_Texto de lectura_.
Quienes nacimos en los ochenta sabemos que antes de la plaga de Los Emprendedores que se concentra hoy en los salones de co-working, existió otra epidemia igualmente devastadora llamada Los Empresarios, escrito así: en específico masculino y desbordante plural. La historia de Los Empresarios bien podría ser la adaptación contemporánea y en tiempo real de Los Miserables, pero eso pudimos saberlo sólo después.
Los protagonistas de esta historia fueron nuestros padres. Hombres jóvenes que en los primeros 2000’s dejaban atrás la treintena y vislumbraban, en el lejano horizonte de su madurez, como si fuera un oasis, la fórmula definitiva para emanciparse de la esclavitud del trabajo asalariado: la PYME.
La pequeña empresa se presentaba como la oportunidad de oro. El vehículo hacia la independencia. Una grúa social que llevaría a nuestros padres hasta lo más alto de las Torres Kio, donde las suelas de los mocasines no tocan el abrasador asfalto madrileño. A salvo. En la cima. Lejos del ninguneo y vejaciones de un jefe diez años más joven, de apellido compuesto, acento seseante y seguidor, por aquel entonces, de Mario Conde.

_Datos proporcionados_.
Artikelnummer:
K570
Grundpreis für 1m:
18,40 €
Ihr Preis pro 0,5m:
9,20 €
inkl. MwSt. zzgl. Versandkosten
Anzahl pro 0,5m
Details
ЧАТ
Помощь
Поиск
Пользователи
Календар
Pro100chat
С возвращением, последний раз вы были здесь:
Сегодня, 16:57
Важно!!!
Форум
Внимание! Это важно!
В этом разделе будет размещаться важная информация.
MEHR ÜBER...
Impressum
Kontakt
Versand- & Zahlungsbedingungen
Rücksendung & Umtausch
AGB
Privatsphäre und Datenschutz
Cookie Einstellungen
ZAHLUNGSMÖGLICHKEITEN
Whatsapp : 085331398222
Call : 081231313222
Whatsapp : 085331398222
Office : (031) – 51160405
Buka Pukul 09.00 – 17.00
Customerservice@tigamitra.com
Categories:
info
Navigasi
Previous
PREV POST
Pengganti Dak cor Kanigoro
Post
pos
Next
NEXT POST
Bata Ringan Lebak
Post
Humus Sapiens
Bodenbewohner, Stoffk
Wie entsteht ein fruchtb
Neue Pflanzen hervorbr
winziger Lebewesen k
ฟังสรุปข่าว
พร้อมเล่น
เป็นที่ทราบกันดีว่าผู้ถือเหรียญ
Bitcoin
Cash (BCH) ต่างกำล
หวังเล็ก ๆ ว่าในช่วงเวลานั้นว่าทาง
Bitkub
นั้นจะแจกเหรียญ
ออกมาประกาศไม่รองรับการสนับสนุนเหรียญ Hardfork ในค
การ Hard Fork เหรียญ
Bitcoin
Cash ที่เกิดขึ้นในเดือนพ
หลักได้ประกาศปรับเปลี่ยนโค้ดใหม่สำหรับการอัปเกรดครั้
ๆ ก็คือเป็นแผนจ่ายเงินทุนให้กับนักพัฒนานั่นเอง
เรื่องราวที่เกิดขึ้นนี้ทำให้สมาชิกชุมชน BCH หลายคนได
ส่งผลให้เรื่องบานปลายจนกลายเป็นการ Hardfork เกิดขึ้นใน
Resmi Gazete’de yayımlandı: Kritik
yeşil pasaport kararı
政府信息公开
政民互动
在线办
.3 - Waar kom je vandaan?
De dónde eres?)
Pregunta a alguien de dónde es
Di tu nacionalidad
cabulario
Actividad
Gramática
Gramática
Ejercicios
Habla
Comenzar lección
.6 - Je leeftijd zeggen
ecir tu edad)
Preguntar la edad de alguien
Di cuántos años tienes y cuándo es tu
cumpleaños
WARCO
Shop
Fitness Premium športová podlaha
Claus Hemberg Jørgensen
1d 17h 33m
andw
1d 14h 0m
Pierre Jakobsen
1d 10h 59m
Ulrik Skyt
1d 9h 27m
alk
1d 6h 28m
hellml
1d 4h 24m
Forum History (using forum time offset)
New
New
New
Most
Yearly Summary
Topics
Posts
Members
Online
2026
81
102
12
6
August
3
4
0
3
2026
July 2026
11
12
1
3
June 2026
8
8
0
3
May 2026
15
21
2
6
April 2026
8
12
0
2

_Tarea A_. Imprime del texto sobre Los Empresarios el fragmento que empieza con "La pequeña empresa" y sigue hasta "de Mario Conde.".
_Tarea B_. Enumera todos los rasgos con que el texto sobre Los Empresarios describe al jefe del que los padres querían alejarse.

_Solución A_.
La pequeña empresa se presentaba como la oportunidad de oro. El vehículo hacia la independencia. Una grúa social que llevaría a nuestros padres hasta lo más alto de las Torres Kio, donde las suelas de los mocasines no tocan el abrasador asfalto madrileño. A salvo. En la cima. Lejos del ninguneo y vejaciones de un jefe diez años más joven, de apellido compuesto, acento seseante y seguidor, por aquel entonces, de Mario Conde.

_Solución B_.
- Diez años más joven
- De apellido compuesto
- De acento seseante
- Seguidor, por aquel entonces, de Mario Conde